Note that in Fortran the null character can be stored within a string without problems, unlike in C where nulls are used as string terminators. This example shows how control characters may be used: on many systems this statement will make the user's terminal emit a sound such as a beep.
    print '(a)', achar(7)
Using control characters in this way is somewhat system-dependent, but to produce a new-line character (which may be needed when using stream I/O) a specific intrinsic is provided:  new_line.  This should be entirely portable.

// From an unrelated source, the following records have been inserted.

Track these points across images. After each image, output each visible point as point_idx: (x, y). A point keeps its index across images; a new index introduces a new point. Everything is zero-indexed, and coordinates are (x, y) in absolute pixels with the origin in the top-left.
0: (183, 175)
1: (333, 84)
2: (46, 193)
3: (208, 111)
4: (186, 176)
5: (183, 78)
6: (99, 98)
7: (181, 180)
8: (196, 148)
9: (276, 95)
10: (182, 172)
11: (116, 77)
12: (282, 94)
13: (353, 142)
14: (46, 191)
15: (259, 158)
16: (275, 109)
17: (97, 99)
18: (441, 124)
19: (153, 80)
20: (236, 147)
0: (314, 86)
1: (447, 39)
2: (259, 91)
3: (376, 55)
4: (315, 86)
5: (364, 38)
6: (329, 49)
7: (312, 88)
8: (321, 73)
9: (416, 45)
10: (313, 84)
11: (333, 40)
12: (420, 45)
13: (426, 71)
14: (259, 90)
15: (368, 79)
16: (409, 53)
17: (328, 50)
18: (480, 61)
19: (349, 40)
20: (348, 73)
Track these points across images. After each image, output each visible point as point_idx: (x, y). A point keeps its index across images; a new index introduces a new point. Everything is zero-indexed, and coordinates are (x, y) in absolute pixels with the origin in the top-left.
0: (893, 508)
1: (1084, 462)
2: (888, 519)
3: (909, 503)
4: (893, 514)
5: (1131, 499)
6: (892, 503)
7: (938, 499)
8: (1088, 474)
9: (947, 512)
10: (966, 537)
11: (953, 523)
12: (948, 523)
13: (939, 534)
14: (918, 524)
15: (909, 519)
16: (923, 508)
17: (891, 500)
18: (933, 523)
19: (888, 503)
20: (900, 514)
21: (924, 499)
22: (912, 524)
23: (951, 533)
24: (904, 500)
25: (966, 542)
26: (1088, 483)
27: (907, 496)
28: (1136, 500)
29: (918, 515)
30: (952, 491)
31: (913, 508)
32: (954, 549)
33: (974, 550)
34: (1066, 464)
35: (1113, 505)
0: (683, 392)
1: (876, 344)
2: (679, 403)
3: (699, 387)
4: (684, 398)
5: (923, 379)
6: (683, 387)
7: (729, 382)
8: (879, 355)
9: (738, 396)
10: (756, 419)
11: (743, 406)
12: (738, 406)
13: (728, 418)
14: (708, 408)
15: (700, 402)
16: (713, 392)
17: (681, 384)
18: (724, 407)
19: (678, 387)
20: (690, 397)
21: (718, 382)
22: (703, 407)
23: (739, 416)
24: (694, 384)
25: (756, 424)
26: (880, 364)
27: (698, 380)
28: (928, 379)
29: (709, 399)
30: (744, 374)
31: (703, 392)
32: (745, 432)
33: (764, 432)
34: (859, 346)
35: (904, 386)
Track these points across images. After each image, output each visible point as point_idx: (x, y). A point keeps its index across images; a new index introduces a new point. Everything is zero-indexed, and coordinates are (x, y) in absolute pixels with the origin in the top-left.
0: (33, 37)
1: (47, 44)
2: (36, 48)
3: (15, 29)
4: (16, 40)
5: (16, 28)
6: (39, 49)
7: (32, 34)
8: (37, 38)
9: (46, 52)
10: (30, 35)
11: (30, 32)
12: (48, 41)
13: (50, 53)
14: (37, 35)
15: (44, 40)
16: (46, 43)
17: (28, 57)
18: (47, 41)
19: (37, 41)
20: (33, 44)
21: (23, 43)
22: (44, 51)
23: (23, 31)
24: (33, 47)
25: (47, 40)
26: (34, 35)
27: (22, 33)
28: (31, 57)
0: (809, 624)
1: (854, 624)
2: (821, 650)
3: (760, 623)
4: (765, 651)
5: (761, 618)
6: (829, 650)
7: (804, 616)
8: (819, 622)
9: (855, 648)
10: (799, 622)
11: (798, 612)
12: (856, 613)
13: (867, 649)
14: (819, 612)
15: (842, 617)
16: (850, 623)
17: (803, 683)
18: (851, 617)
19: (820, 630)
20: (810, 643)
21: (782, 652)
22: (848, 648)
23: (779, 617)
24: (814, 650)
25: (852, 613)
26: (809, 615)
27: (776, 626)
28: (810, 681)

Virtually all current computers store a character in an 8-bit byte, but the ASCII codes 0 to 127 only occupy half of the number range. What the codes from 128 to 255 are used for is entirely system-dependent.  

Unicode

Fortran compilers are permitted, but not required, to support other character sets.  Some of them, including gfortran, have support for ISO 10646, which is commonly called Unicode.  Since this includes glyphs for all the languages that one can think of and a huge range of other symbols, this seems a good solution.  The program below shows the steps necessary, with numbered notes below:

    program test_unicode
    implicit none                                                          ! Notes
    integer, parameter :: ucs4  = selected_char_kind('ISO_10646')          ! (1)
    integer :: out
    character(kind=ucs4, len=:), allocatable :: demo                       ! (2)                  
    open(newunit=out, file='uni.html', status='replace', encoding='UTF-8') ! (3)
    demo = ucs4_"Demo of Unicode with Euro " // achar(8364,ucs4) // &      ! (4)
       ucs4_" and Pounds " // achar(163,ucs4) // &
       ucs4_" and maths symbols like cube root " // achar(8731,ucs4) // &
       ucs4_' and volume integral '// achar(int(z'2230'),ucs4)             ! (5)
    write(out,'(a)') demo
    close(unit=out)
    end program test_unicode
  1. Set a named constant ucs4 for the alternative (4-byte) character kind.
  2. Declare a variable of ucs4 character kind
  3. Open a file using UTF-8 encoding
  4. Create a character string which includes some Unicode symbols.  These are inserted in the string using the char function with a second argument which specifies the kind.  Note that for character constants the kind selector and underscore appears before the character constant, not after it as in constants of all other data types.  
  5. The volume integral symbol shows how to make use of a hexadecimal constant - they are only allowed as arguments of int and a few other intrinsic functions.
A web browser accessing the resulting file shows the output:
Demo of Unicode with Euro € and Pounds £ and maths symbols like cube root ∛ and volume integral ∰

A good listing of Unicode symbols with their decimal and hexadecimal codes can be found at  https://www.w3schools.com/charsets/ref_html_utf8.asp

Possible Future Improvements

It is obvious that the development of variable-length strings in Fortran is a work in progress.  Current proposals for Fortran 201x include extending the automatic assignment of allocatable string length to all intrinsic procedures, and to those I/O statements that return strings.  This will make life easier for many programmers.  Another desirable feature, being able to use an allocatable string in the data-transfer list of a read statement was regarded as very difficult to achieve while retaining compatibility with existing software, so however desirable this is not likely to happen.